_RECORDS FOR THIS EXERCISE_
^^^^^^^^

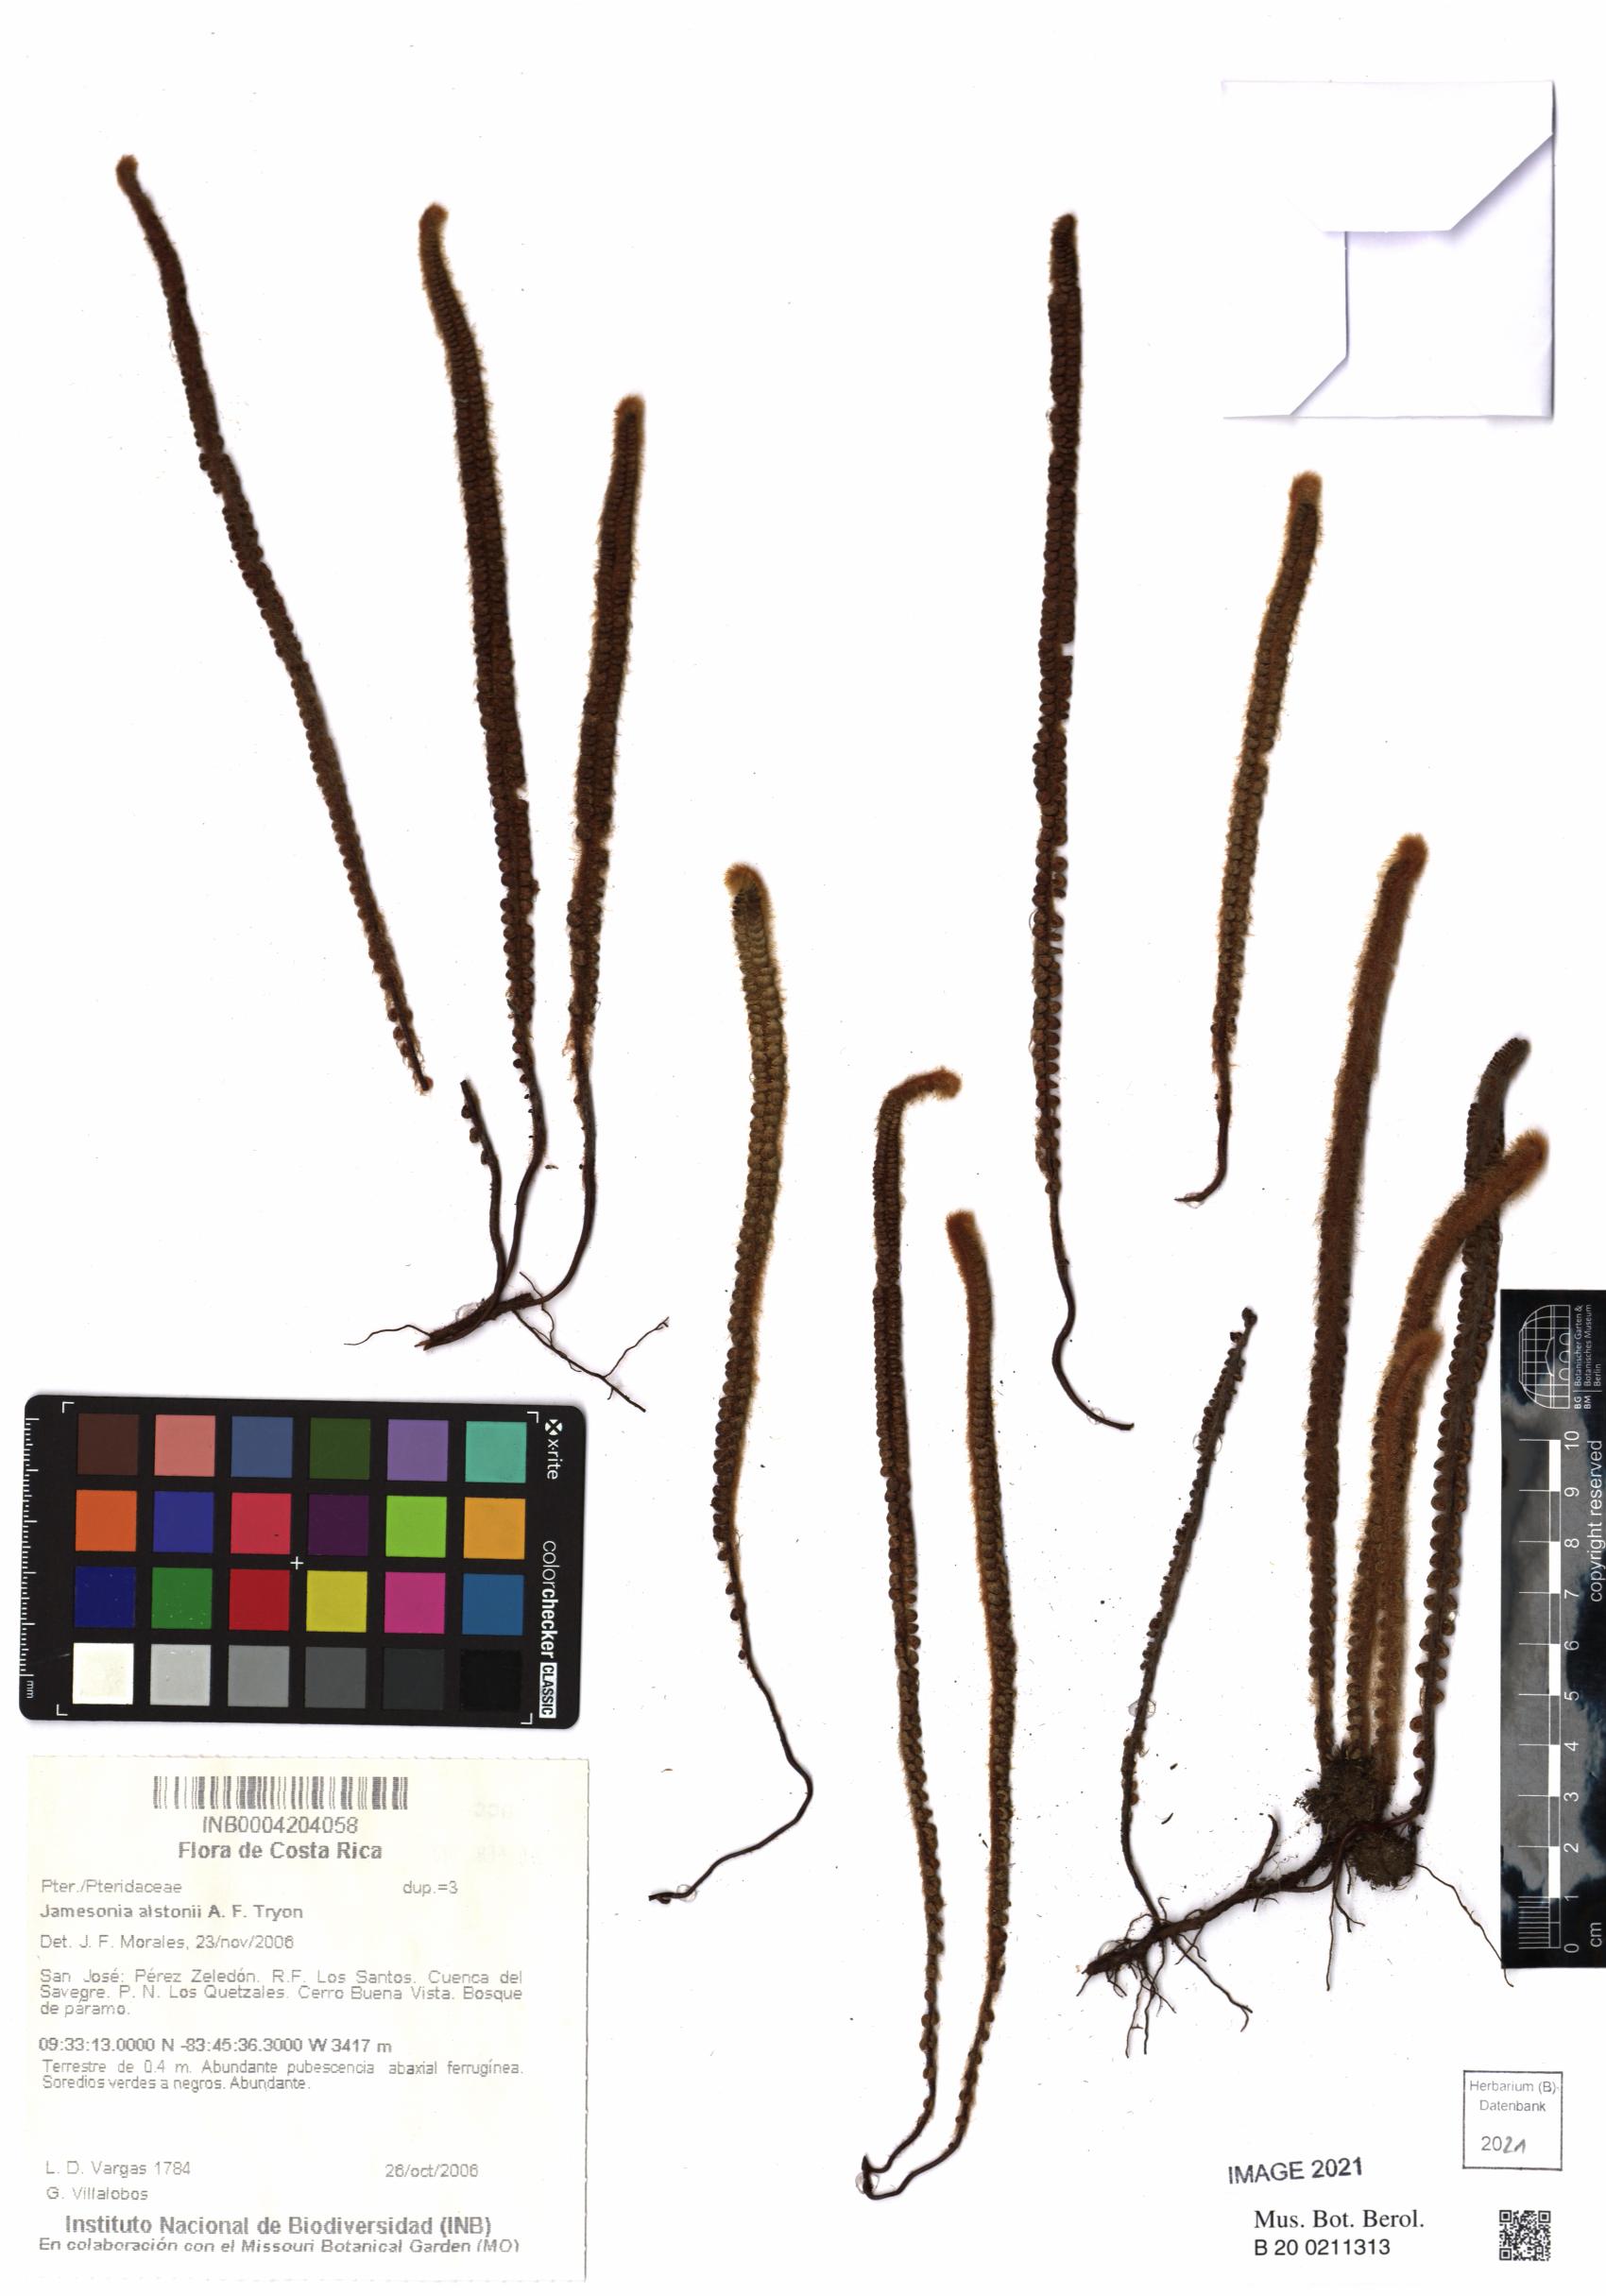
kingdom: Plantae
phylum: Tracheophyta
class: Polypodiopsida
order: Polypodiales
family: Pteridaceae
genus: Jamesonia
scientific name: Jamesonia alstonii
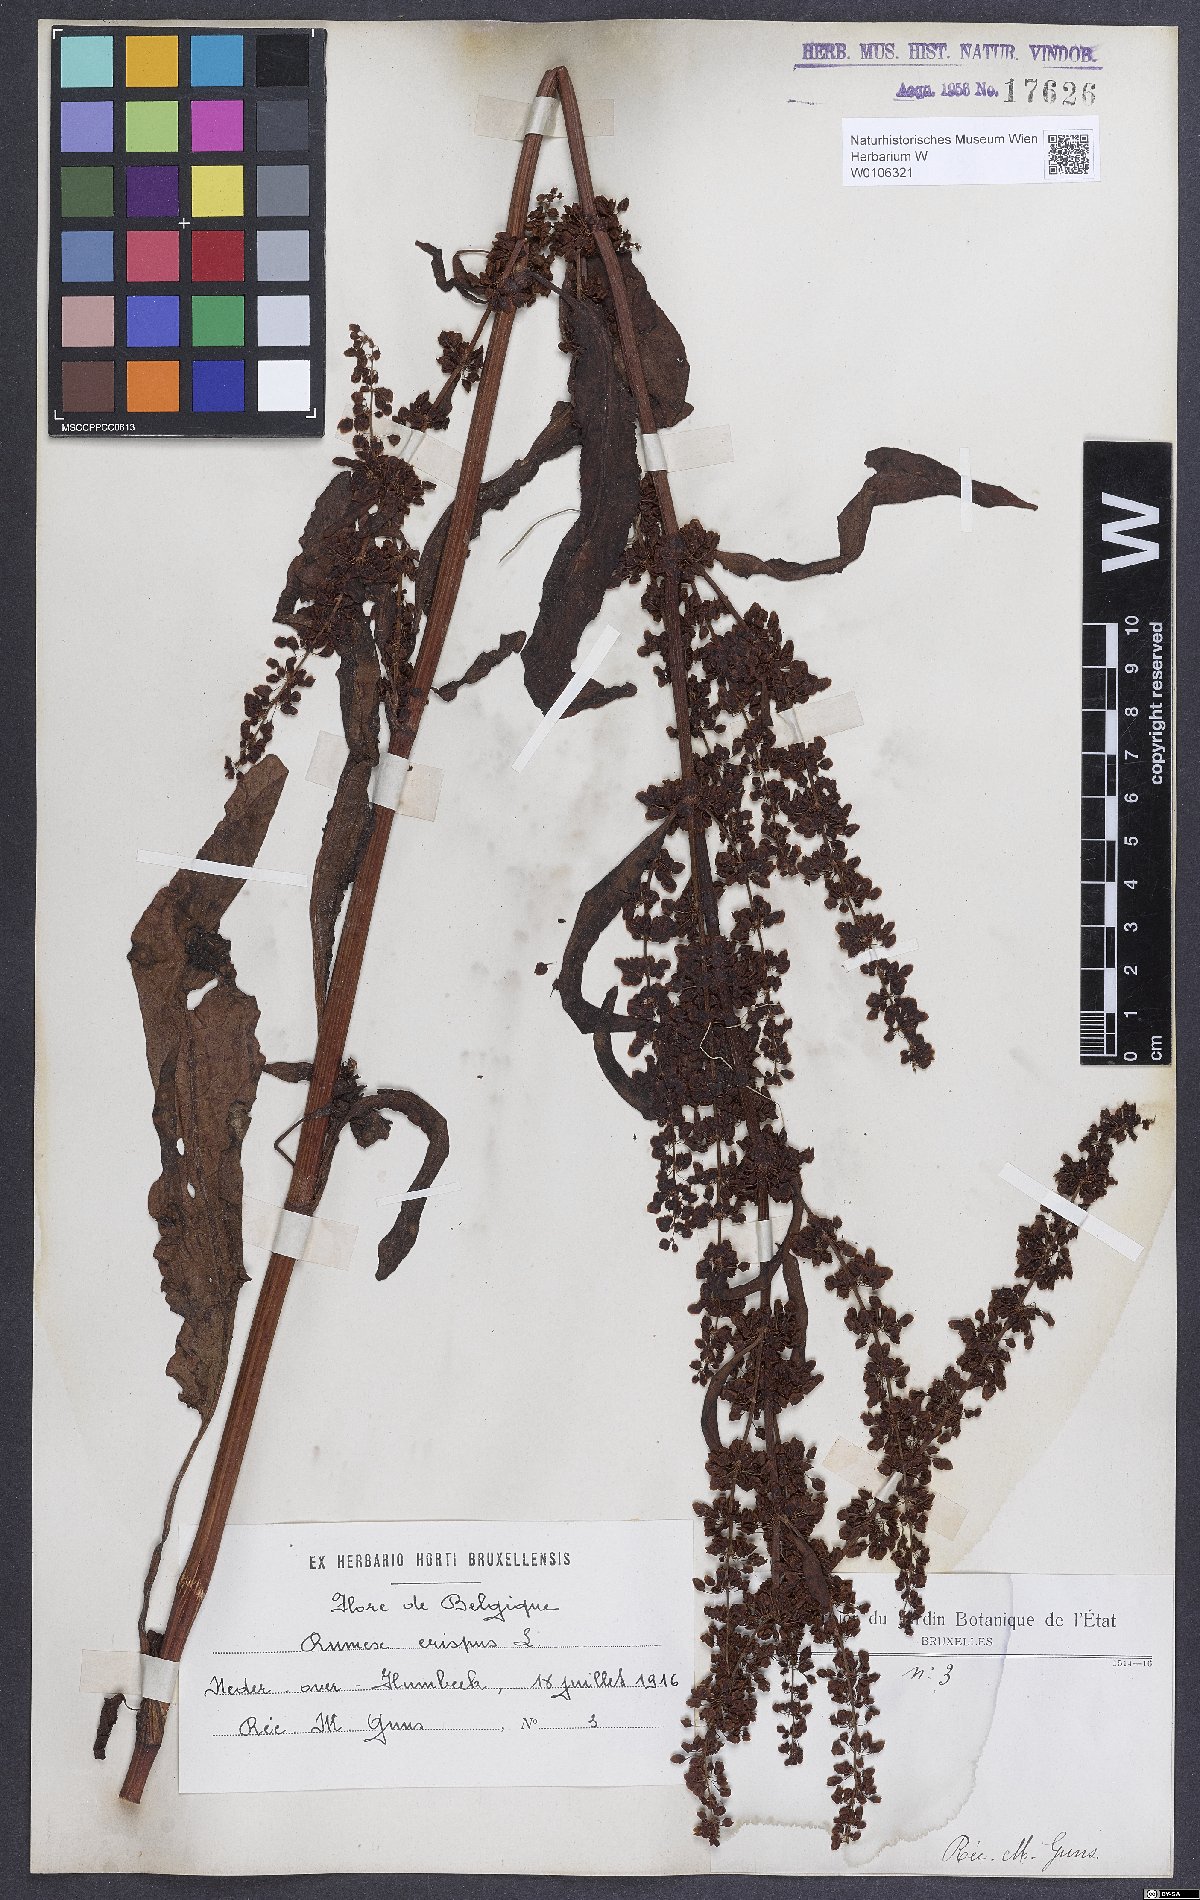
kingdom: Plantae
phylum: Tracheophyta
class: Magnoliopsida
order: Caryophyllales
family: Polygonaceae
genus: Rumex
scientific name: Rumex crispus
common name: Curled dock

^^^^^^^^

Print every line of the entries above word for word, leaving out the pictures.

kingdom: Plantae
phylum: Tracheophyta
class: Polypodiopsida
order: Polypodiales
family: Pteridaceae
genus: Jamesonia
scientific name: Jamesonia alstonii
kingdom: Plantae
phylum: Tracheophyta
class: Magnoliopsida
order: Caryophyllales
family: Polygonaceae
genus: Rumex
scientific name: Rumex crispus
common name: Curled dock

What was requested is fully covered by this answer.